ASSIGNMENT: Return the stretch from the line with "Product Center" through the line with "hours searching for availability." in the data below, character for character, skipping all pictures.

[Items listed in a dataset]
────────────────────

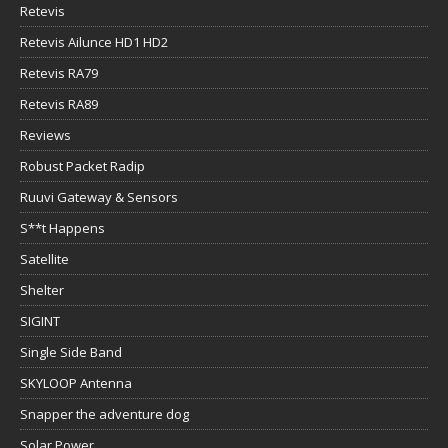
Retevis
Retevis Ailunce HD1 HD2
Retevis RA79
Retevis RA89
Reviews
Robust Packet Radip
Ruuvi Gateway & Sensors
S**t Happens
Satellite
Shelter
SIGINT
Single Side Band
SKYLOOP Antenna
Snapper the adventure dog
Solar Power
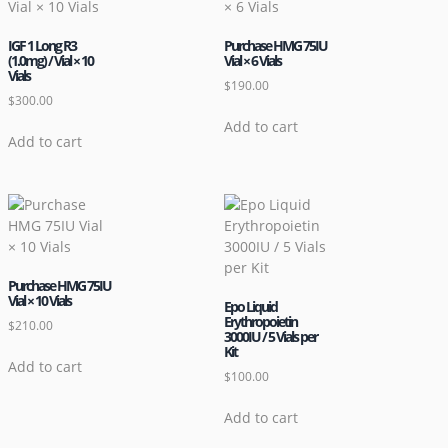
IGF 1 Long R3
Purchase HMG 75IU
(1.0mg) / Vial × 10
Vial × 6 Vials
Vials
$
190.00
$
300.00
Add to cart
Add to cart
Purchase HMG 75IU
Vial × 10 Vials
Epo Liquid
Erythropoietin
$
210.00
3000IU / 5 Vials per
Kit
Add to cart
$
100.00
Add to cart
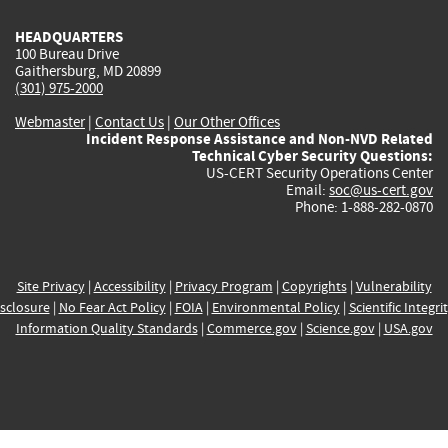
HEADQUARTERS
100 Bureau Drive
Gaithersburg, MD 20899
(301) 975-2000
Webmaster
|
Contact Us
|
Our Other Offices
Incident Response Assistance and Non-NVD Related
Technical Cyber Security Questions:
US-CERT Security Operations Center
Email:
soc@us-cert.gov
Phone: 1-888-282-0870
Site Privacy
|
Accessibility
|
Privacy Program
|
Copyrights
|
Vulnerability
sclosure
|
No Fear Act Policy
|
FOIA
|
Environmental Policy
|
Scientific Integri
Information Quality Standards
|
Commerce.gov
|
Science.gov
|
USA.gov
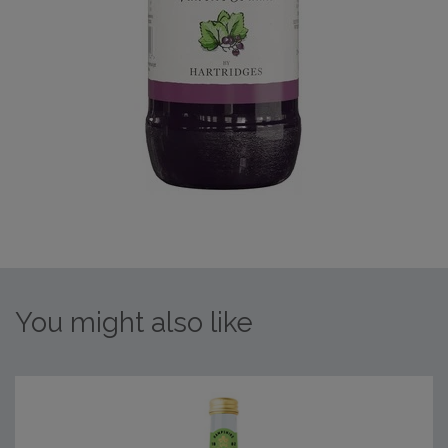
You might also like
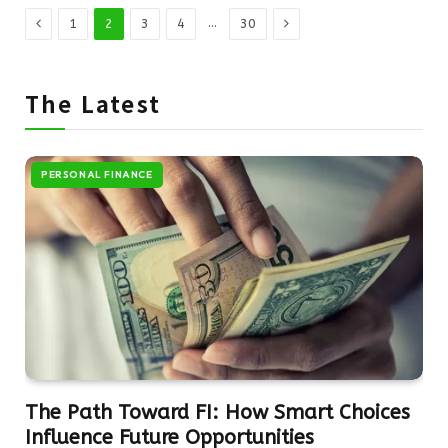
Previous
Next
…
1
2
3
4
30
The Latest
PERSONAL FINANCE
The Path Toward FI: How Smart Choices
Influence Future Opportunities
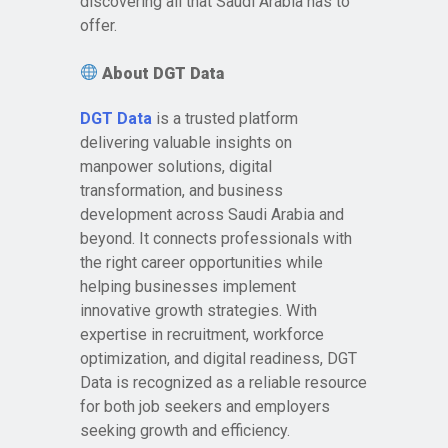
discovering all that Saudi Arabia has to
offer.
About DGT Data
DGT Data
is a trusted platform
delivering valuable insights on
manpower solutions, digital
transformation, and business
development across Saudi Arabia and
beyond. It connects professionals with
the right career opportunities while
helping businesses implement
innovative growth strategies. With
expertise in recruitment, workforce
optimization, and digital readiness, DGT
Data is recognized as a reliable resource
for both job seekers and employers
seeking growth and efficiency.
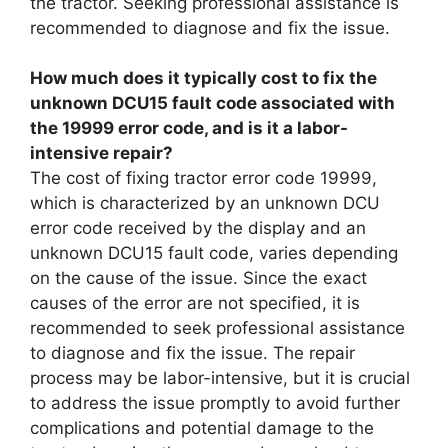
the tractor. Seeking professional assistance is
recommended to diagnose and fix the issue.
How much does it typically cost to fix the
unknown DCU15 fault code associated with
the 19999 error code, and is it a labor-
intensive repair?
The cost of fixing tractor error code 19999,
which is characterized by an unknown DCU
error code received by the display and an
unknown DCU15 fault code, varies depending
on the cause of the issue. Since the exact
causes of the error are not specified, it is
recommended to seek professional assistance
to diagnose and fix the issue. The repair
process may be labor-intensive, but it is crucial
to address the issue promptly to avoid further
complications and potential damage to the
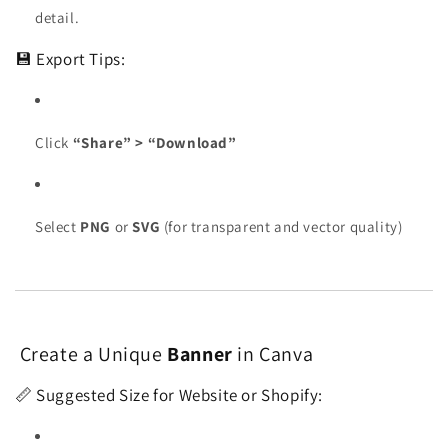
detail.
💾 Export Tips:
Click
“Share” > “Download”
Select
PNG
or
SVG
(for transparent and vector quality)
Create a Unique
Banner
in Canva
📏 Suggested Size for Website or Shopify:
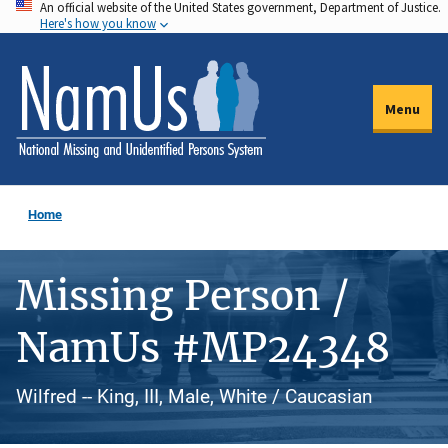
An official website of the United States government, Department of Justice.
Skip
Here's how you know
to
main
content
Menu
Home
Missing Person /
NamUs #MP24348
Wilfred -- King, III, Male, White / Caucasian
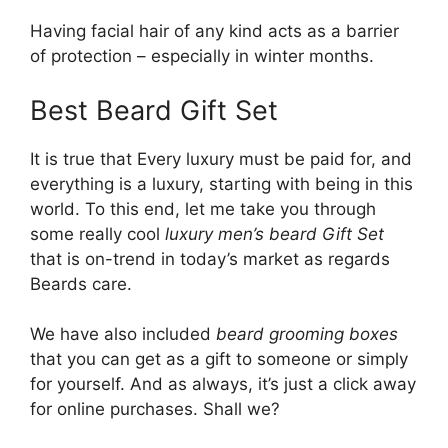
Having facial hair of any kind acts as a barrier
of protection – especially in winter months.
Best Beard Gift Set
It is true that Every luxury must be paid for, and
everything is a luxury, starting with being in this
world. To this end, let me take you through
some really cool
luxury men’s beard Gift Set
that is on-trend in today’s market as regards
Beards care.
We have also included
beard grooming boxes
that you can get as a gift to someone or simply
for yourself. And as always, it’s just a click away
for online purchases. Shall we?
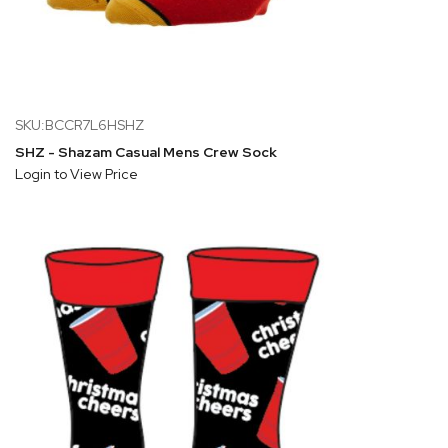
SKU:BCCR7L6HSHZ
SHZ - Shazam Casual Mens Crew Sock
Login to View Price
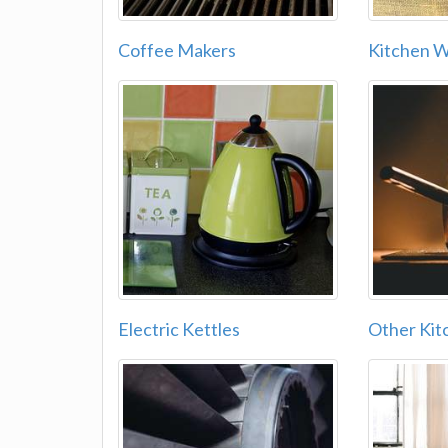
Coffee Makers
Kitchen 
Electric Kettles
Other Kit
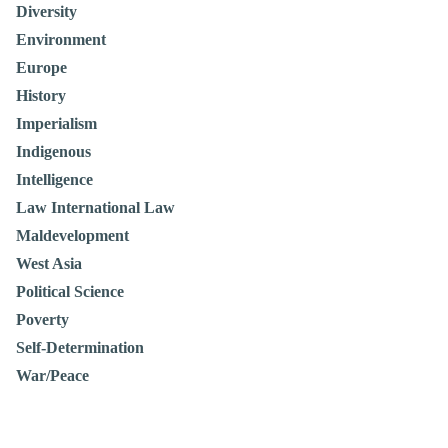
Diversity
Environment
Europe
History
Imperialism
Indigenous
Intelligence
Law International Law
Maldevelopment
West Asia
Political Science
Poverty
Self-Determination
War/Peace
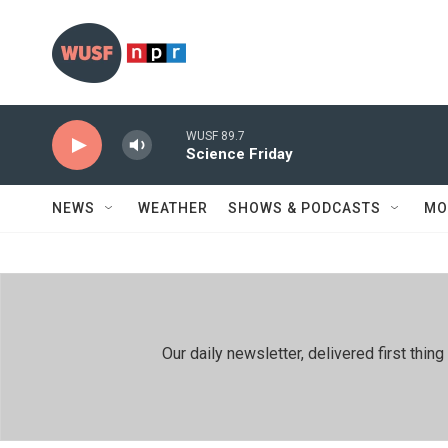
Skip to main content
WUSF 89.7
Science Friday
NEWS
WEATHER
SHOWS & PODCASTS
MO
Our daily newsletter, delivered first th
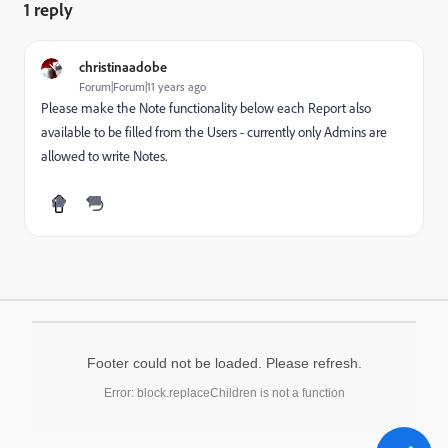
1 reply
christinaadobe
Forum|Forum|11 years ago
Please make the Note functionality below each Report also
available to be filled from the Users - currently only Admins are
allowed to write Notes.
Footer could not be loaded. Please refresh.
Error: block.replaceChildren is not a function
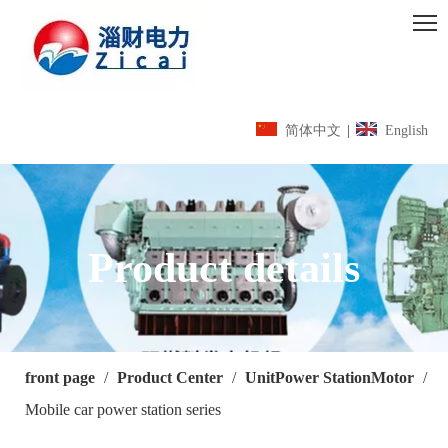
简体中文
|
English
Product details
front page
/
Product Center
/
UnitPower StationMotor
/
Mobile car power station series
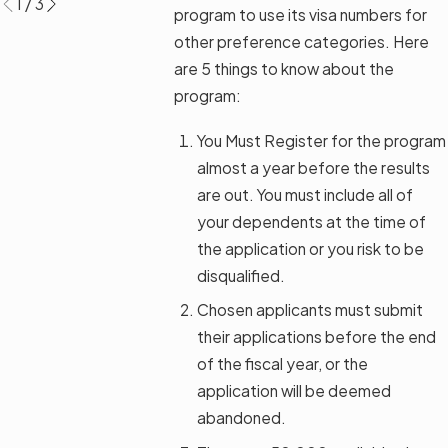
1
/
3
program to use its visa numbers for
other preference categories. Here
are 5 things to know about the
program:
You Must Register for the program
almost a year before the results
are out. You must include all of
your dependents at the time of
the application or you risk to be
disqualified.
Chosen applicants must submit
their applications before the end
of the fiscal year, or the
application will be deemed
abandoned.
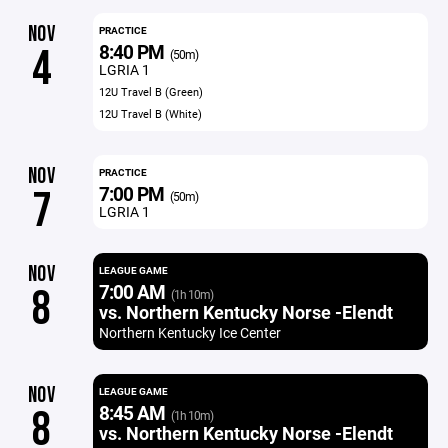
NOV
PRACTICE
8:40 PM
4
(50m)
LGRIA 1
12U Travel B (Green)
12U Travel B (White)
NOV
PRACTICE
7:00 PM
7
(50m)
LGRIA 1
NOV
LEAGUE GAME
7:00 AM
8
(1h 10m)
vs. Northern Kentucky Norse -Elendt
Northern Kentucky Ice Center
NOV
LEAGUE GAME
8:45 AM
8
(1h 10m)
vs. Northern Kentucky Norse -Elendt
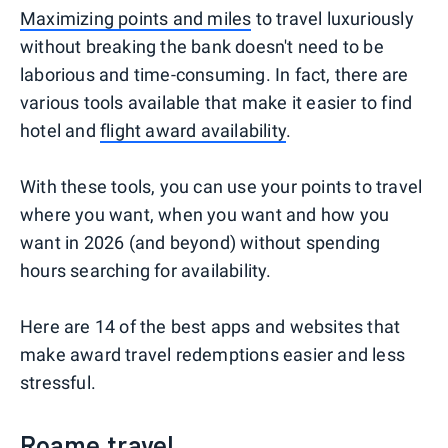
Maximizing points and miles
to travel luxuriously
without breaking the bank doesn't need to be
laborious and time-consuming. In fact, there are
various tools available that make it easier to find
hotel and
flight award availability
.
With these tools, you can use your points to travel
where you want, when you want and how you
want in 2026 (and beyond) without spending
hours searching for availability.
Here are 14 of the best apps and websites that
make award travel redemptions easier and less
stressful.
Roame.travel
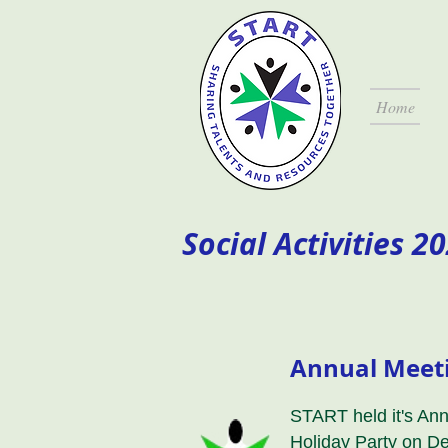
Home
Social Activities 2
Annual Meeti
START held it's An
Holiday Party on D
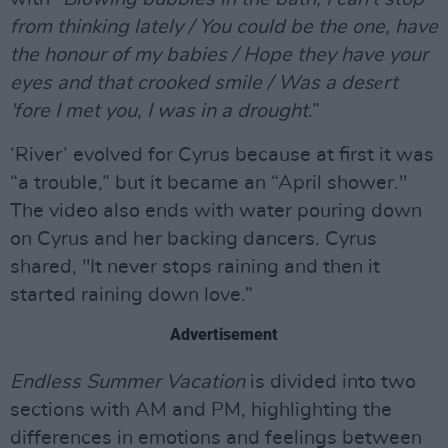
from thinking lately / You could be the one, have
the honour of my babies / Hope they have your
eyes and that crooked smile / Was a desеrt
'fore I met you, I was in a drought
.”
‘River’ evolved for Cyrus because at first it was
“a trouble,” but it became an “April shower."
The video also ends with water pouring down
on Cyrus and her backing dancers. Cyrus
shared, "It never stops raining and then it
started raining down love.”
Advertisement
Endless Summer Vacation
is divided into two
sections with AM and PM, highlighting the
differences in emotions and feelings between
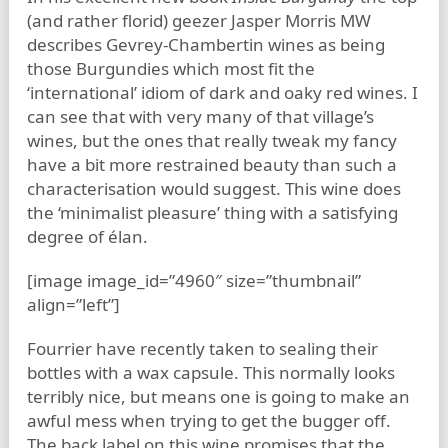
(and rather florid) geezer Jasper Morris MW
describes Gevrey-Chambertin wines as being
those Burgundies which most fit the
‘international’ idiom of dark and oaky red wines. I
can see that with very many of that village’s
wines, but the ones that really tweak my fancy
have a bit more restrained beauty than such a
characterisation would suggest. This wine does
the ‘minimalist pleasure’ thing with a satisfying
degree of élan.
[image image_id=”4960″ size=”thumbnail”
align=”left”]
Fourrier have recently taken to sealing their
bottles with a wax capsule. This normally looks
terribly nice, but means one is going to make an
awful mess when trying to get the bugger off.
The back label on this wine promises that the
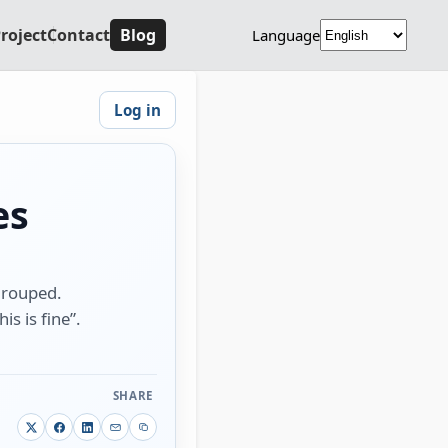
roject
Contact
Blog
Language
Log in
es
 grouped.
is is fine”.
SHARE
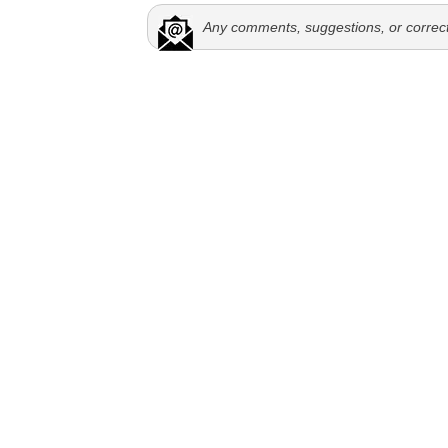
Any comments, suggestions, or correc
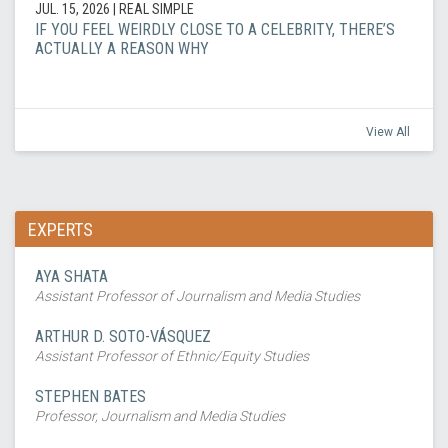
JUL. 15, 2026
| REAL SIMPLE
IF YOU FEEL WEIRDLY CLOSE TO A CELEBRITY, THERE’S
ACTUALLY A REASON WHY
View All
EXPERTS
AYA SHATA
Assistant Professor of Journalism and Media Studies
ARTHUR D. SOTO-VÁSQUEZ
Assistant Professor of Ethnic/Equity Studies
STEPHEN BATES
Professor, Journalism and Media Studies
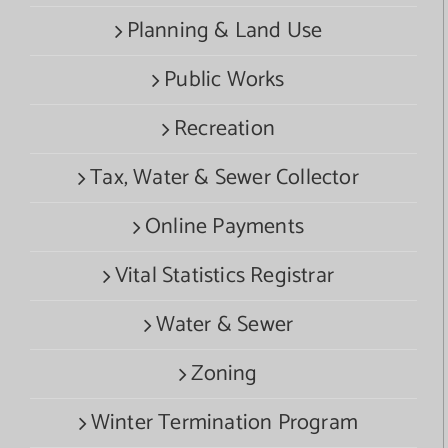
Planning & Land Use
Public Works
Recreation
Tax, Water & Sewer Collector
Online Payments
Vital Statistics Registrar
Water & Sewer
Zoning
Winter Termination Program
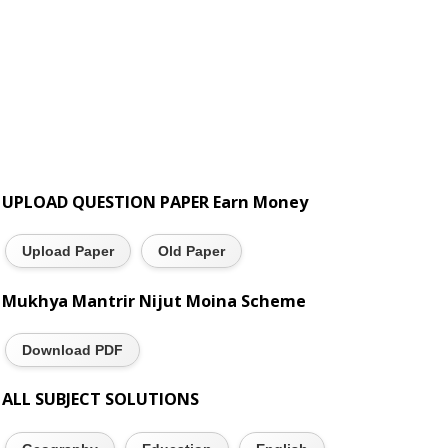
UPLOAD QUESTION PAPER Earn Money
Upload Paper
Old Paper
Mukhya Mantrir Nijut Moina Scheme
Download PDF
ALL SUBJECT SOLUTIONS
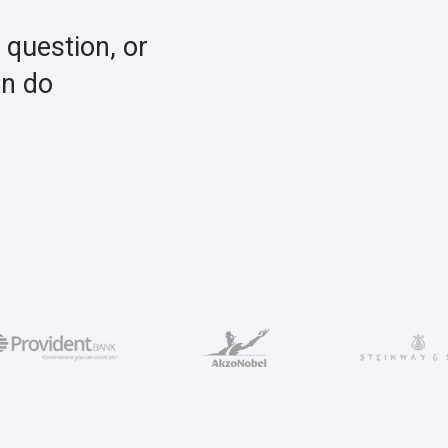
a question, or
an do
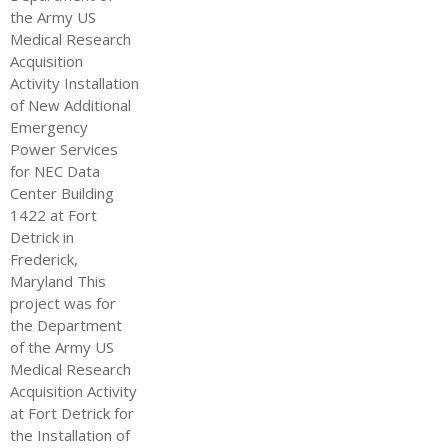
the Army US
Medical Research
Acquisition
Activity Installation
of New Additional
Emergency
Power Services
for NEC Data
Center Building
1422 at Fort
Detrick in
Frederick,
Maryland This
project was for
the Department
of the Army US
Medical Research
Acquisition Activity
at Fort Detrick for
the Installation of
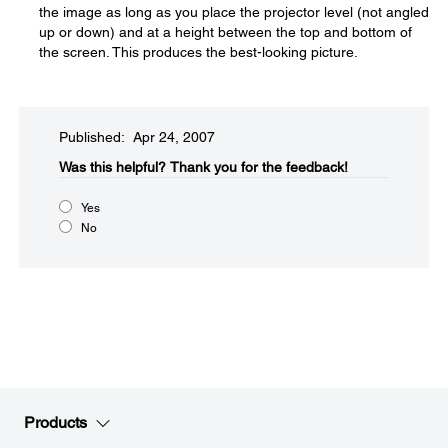
the image as long as you place the projector level (not angled
up or down) and at a height between the top and bottom of
the screen. This produces the best-looking picture.
Published: Apr 24, 2007
Was this helpful?​
Thank you for the feedback!
Yes
No
Products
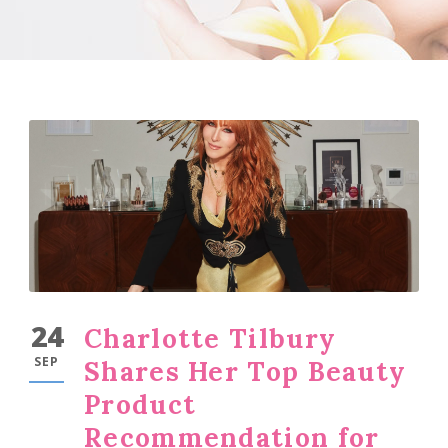
24
Charlotte Tilbury
SEP
Shares Her Top Beauty
Product
Recommendation for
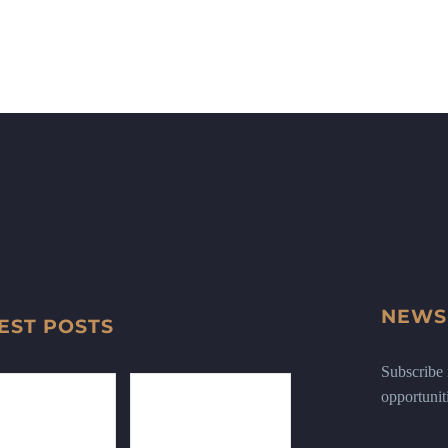
NEWS
EST POSTS
Subscribe n
opportunit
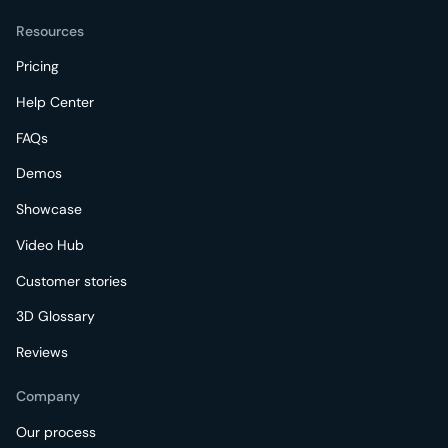
Resources
Pricing
Help Center
FAQs
Demos
Showcase
Video Hub
Customer stories
3D Glossary
Reviews
Company
Our process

────────────────────

ANSWER BOX:
Product Center
/
UnitPower StationMotor
/
Mobile car power station series
1
/
3
program to use its visa numbers for
other preference categories. Here
are 5 things to know about the
program:
You Must Register for the program
almost a year before the results
are out. You must include all of
your dependents at the time of
the application or you risk to be
disqualified.
Chosen applicants must submit
their applications before the end
of the fiscal year, or the
application will be deemed
abandoned.
NOV
PRACTICE
8:40 PM
4
(50m)
LGRIA 1
12U Travel B (Green)
12U Travel B (White)
NOV
PRACTICE
7:00 PM
7
(50m)
LGRIA 1
NOV
LEAGUE GAME
7:00 AM
8
(1h 10m)
vs. Northern Kentucky Norse -Elendt
Northern Kentucky Ice Center
NOV
LEAGUE GAME
8:45 AM
8
(1h 10m)
vs. Northern Kentucky Norse -Elendt
Maximizing points and miles
to travel luxuriously
without breaking the bank doesn't need to be
laborious and time-consuming. In fact, there are
various tools available that make it easier to find
hotel and
flight award availability
.
With these tools, you can use your points to travel
where you want, when you want and how you
want in 2026 (and beyond) without spending
hours searching for availability.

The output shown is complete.